Use existing PaaS users for Alexa Skill using Auth0 oauth2

I have a solution based on an IoT PaaS that provides oauth2 and openIDC client functionality, but not provider functionality. I want to make an Alexa Skill and that requires oauth provider-side funtionality. Can I use Auth0 to host a login page, check entered credentials against my IoT platform in real-time, issue authorization codes/access tokens/refresh tokens based on that initial auth with the IoT platform?

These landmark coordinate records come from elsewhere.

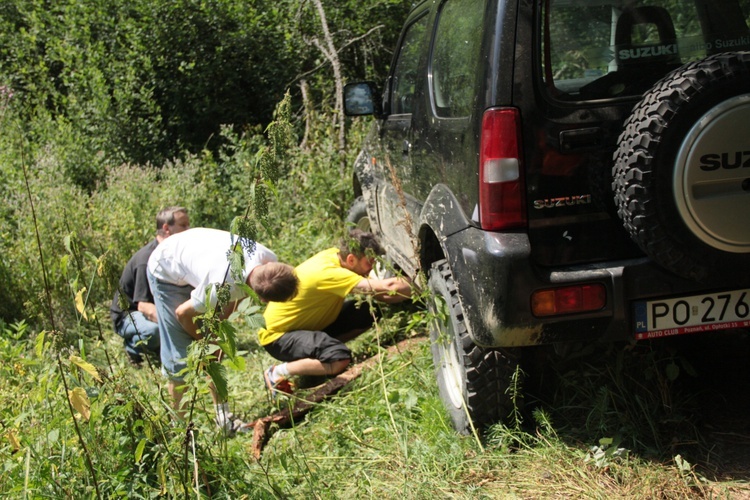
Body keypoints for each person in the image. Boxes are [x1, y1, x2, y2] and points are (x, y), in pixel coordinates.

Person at [147, 227, 298, 433]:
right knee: (179, 358)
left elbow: (242, 293)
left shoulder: (265, 261)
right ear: (264, 300)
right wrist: (206, 341)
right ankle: (178, 430)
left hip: (194, 254)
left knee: (214, 352)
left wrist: (216, 331)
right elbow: (182, 314)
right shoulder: (220, 285)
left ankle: (224, 419)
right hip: (166, 267)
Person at [258, 229, 412, 398]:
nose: (372, 267)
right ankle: (277, 373)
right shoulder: (331, 274)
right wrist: (424, 282)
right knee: (340, 358)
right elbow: (388, 289)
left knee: (368, 311)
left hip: (304, 325)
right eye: (369, 262)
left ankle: (319, 354)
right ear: (351, 259)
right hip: (277, 337)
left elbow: (381, 295)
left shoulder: (335, 256)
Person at [110, 206, 190, 366]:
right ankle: (133, 348)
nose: (189, 229)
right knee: (155, 332)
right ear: (166, 228)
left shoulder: (175, 254)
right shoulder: (147, 259)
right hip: (129, 315)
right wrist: (179, 327)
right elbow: (143, 306)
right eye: (183, 225)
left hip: (158, 308)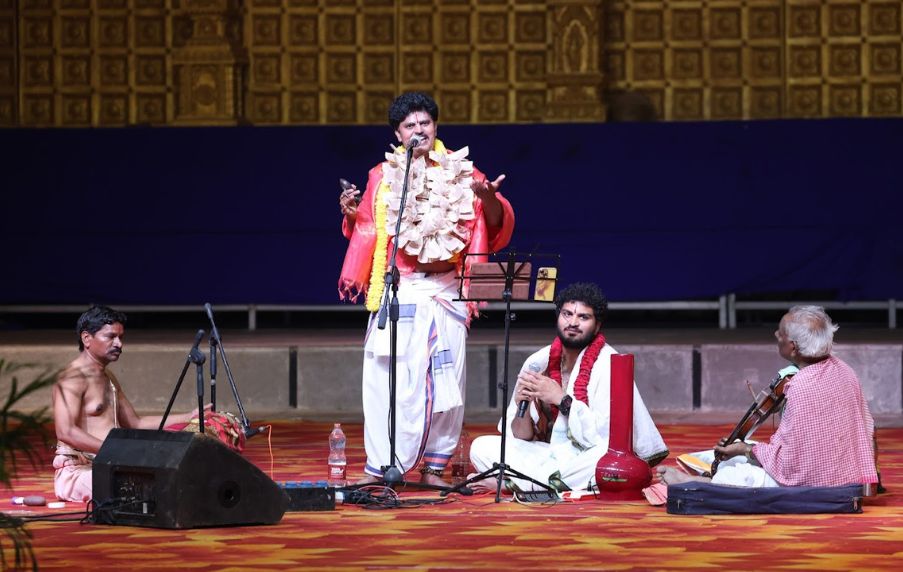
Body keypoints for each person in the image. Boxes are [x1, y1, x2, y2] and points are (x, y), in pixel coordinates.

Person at [337, 91, 515, 487]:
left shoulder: (465, 172)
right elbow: (368, 227)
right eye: (409, 126)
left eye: (425, 123)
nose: (418, 130)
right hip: (401, 291)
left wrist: (488, 200)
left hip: (447, 292)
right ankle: (386, 464)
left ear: (436, 126)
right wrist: (353, 213)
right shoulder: (381, 178)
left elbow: (496, 223)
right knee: (388, 381)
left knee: (448, 385)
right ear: (398, 134)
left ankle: (435, 467)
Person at [468, 283, 668, 493]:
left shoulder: (609, 364)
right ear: (558, 317)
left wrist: (561, 399)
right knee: (481, 447)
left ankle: (514, 484)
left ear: (597, 325)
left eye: (583, 317)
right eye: (567, 314)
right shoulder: (538, 362)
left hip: (587, 458)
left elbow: (604, 439)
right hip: (552, 456)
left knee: (605, 459)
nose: (573, 322)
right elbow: (521, 436)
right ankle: (545, 483)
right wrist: (523, 408)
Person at [658, 305, 879, 490]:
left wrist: (746, 449)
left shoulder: (800, 385)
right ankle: (714, 472)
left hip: (816, 482)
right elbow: (870, 432)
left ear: (792, 347)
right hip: (850, 474)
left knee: (744, 475)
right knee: (736, 453)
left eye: (780, 333)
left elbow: (790, 463)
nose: (776, 335)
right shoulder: (845, 370)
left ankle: (698, 482)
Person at [51, 305, 204, 502]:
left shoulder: (108, 377)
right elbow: (66, 431)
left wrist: (189, 416)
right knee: (150, 487)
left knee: (174, 478)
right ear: (86, 338)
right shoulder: (72, 378)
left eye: (121, 338)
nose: (119, 344)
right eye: (111, 337)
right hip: (77, 473)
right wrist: (117, 451)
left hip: (109, 465)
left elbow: (136, 423)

If this is not possible as described, how close can I get? Maybe after a user migration/sync I can use Auth0 exclusively in this flow?

If you already have a custom user store that supports username/email and password authentication then the quickest way to integrate with Auth0 would be to use a custom database connection. With a custom database connection you would implement Node.js scripts responsible for validating the received user credentials; these scripts could call into your existing user store for end-user authentication.

The only part that would be your responsibility would be credential validation, then Auth0 would take it from there and enable OpenID Connect and OAuth2 compatible responses. You could even configure your custom database connection to migrate user credentials to Auth0 which would mean at a certain point in time you would not have to continue to have a separate user credentials store.

You can read more about these approaches at:

@jmangelo : just so I’m clear, I understand how Auth0 can host a login page, upon POST use the creds through a “custom database connection” to do auth with my system, then generate an authorization code for Alexa. What I don’t get is a week later when the original session with my system has expired and re-auth is required to interact with my system, does Auth0 have a representation of the user internally that saves username/password to replay that login and get a new session? Also how does the JWT from my system get to the Alexa skill so that I can interact with my system from the lambda?

If you enabled user migration then the second time the user actively authenticates (provides username and password) the credentials would be validated within Auth0 and without a call to the external store associated with the custom database connection. In relation to your last point, I might be missing something, but with this approach the only entity issuing tokens will be Auth0 and the tokens will be delivered to the client application according to the protocol in question (OIDC/OAuth2).